Species of flowering plant

Peperomia nequejahuirana is a species of epiphyte in the genus Peperomia that is endemic in Bolivia. It grows on wet tropical biomes. Its conservation status is Threatened.

==Description==
The type specimen were collected near Nequejahuira, Bolivia, at an altitude of .
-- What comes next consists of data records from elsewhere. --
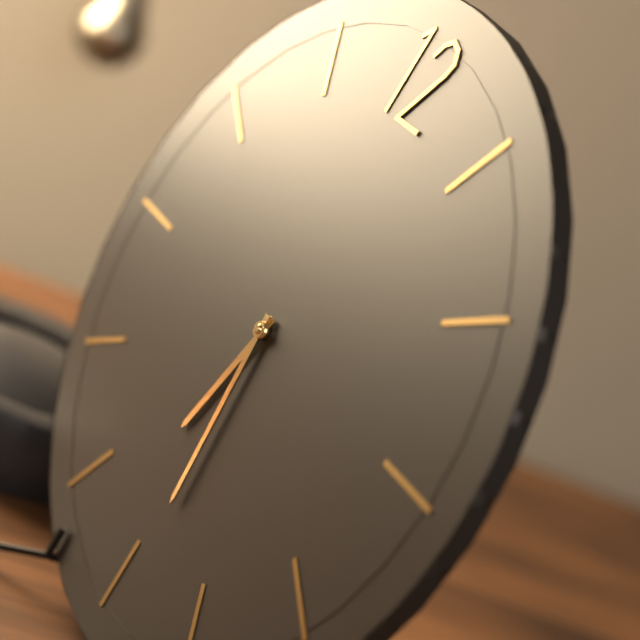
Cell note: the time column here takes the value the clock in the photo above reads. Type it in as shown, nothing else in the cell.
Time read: 6:29
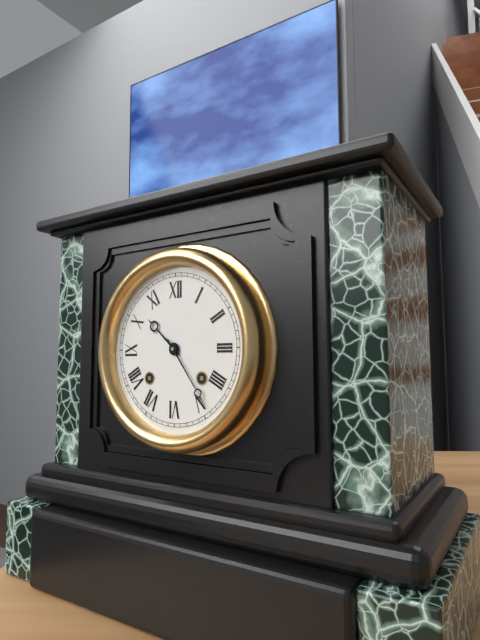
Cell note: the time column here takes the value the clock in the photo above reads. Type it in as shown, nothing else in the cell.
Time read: 10:24
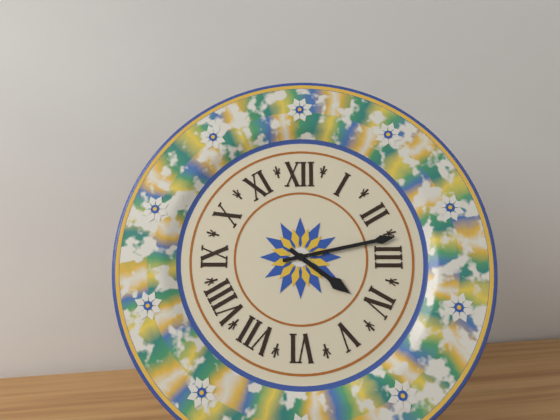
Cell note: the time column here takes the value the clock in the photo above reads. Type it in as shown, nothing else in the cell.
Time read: 4:13
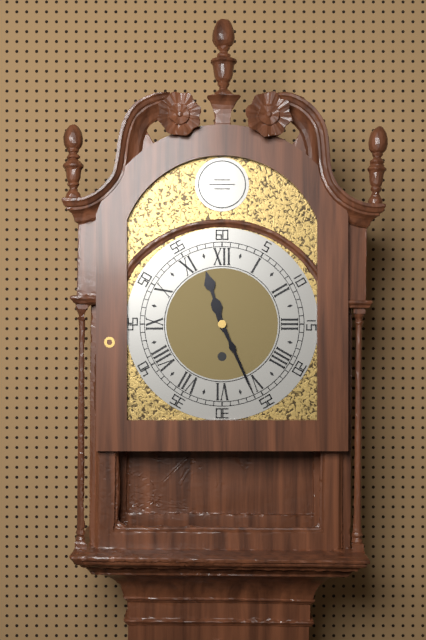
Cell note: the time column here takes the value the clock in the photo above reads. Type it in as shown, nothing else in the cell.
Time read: 11:26
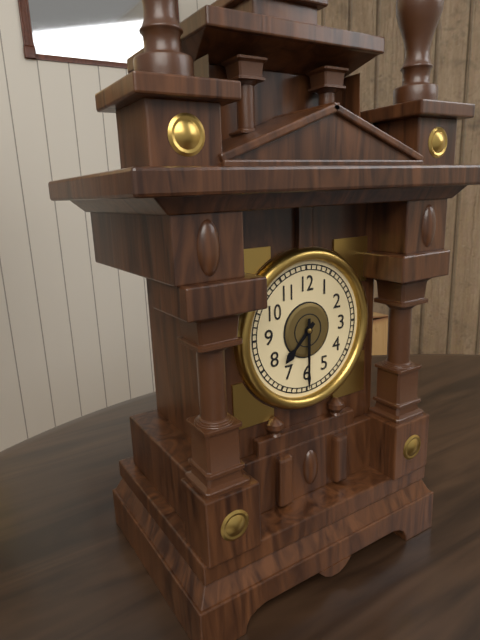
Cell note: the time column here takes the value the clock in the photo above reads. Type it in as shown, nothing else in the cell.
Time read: 7:30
Peperomia nequejahuirana is a stoloniferous-erect herb with a somewhat simple stem 2 mm thick, covered with fine short hairs. The leaves are commonly arranged about 4 at a node, elliptic-subovate, the lowest somewhat round and the uppermost sometimes somewhat oblong, obtuse, acute at base or cuneate, rather small at 1 × 1–2 cm or 1.5–2 × 2.5 cm. They are hairless, 3-nerved with the midrib branching, dull dark green above and paler beneath. The petiole is 5 mm long and covered with fine short hairs. The inflorescence is unknown.

==Taxonomy and naming==
It was described in 1928 by William Trelease in Bulletin of the Torrey Botanical Club 55, from specimens collected by George Henry Hamilton Tate. It got its name from the location where the type specimen was collected.

==Distribution and habitat==
It is endemic in Bolivia. It grows on a epiphyte environment and is a herb. It grows on wet tropical biomes.

==Conservation==
This species is assessed as Threatened, in a preliminary report.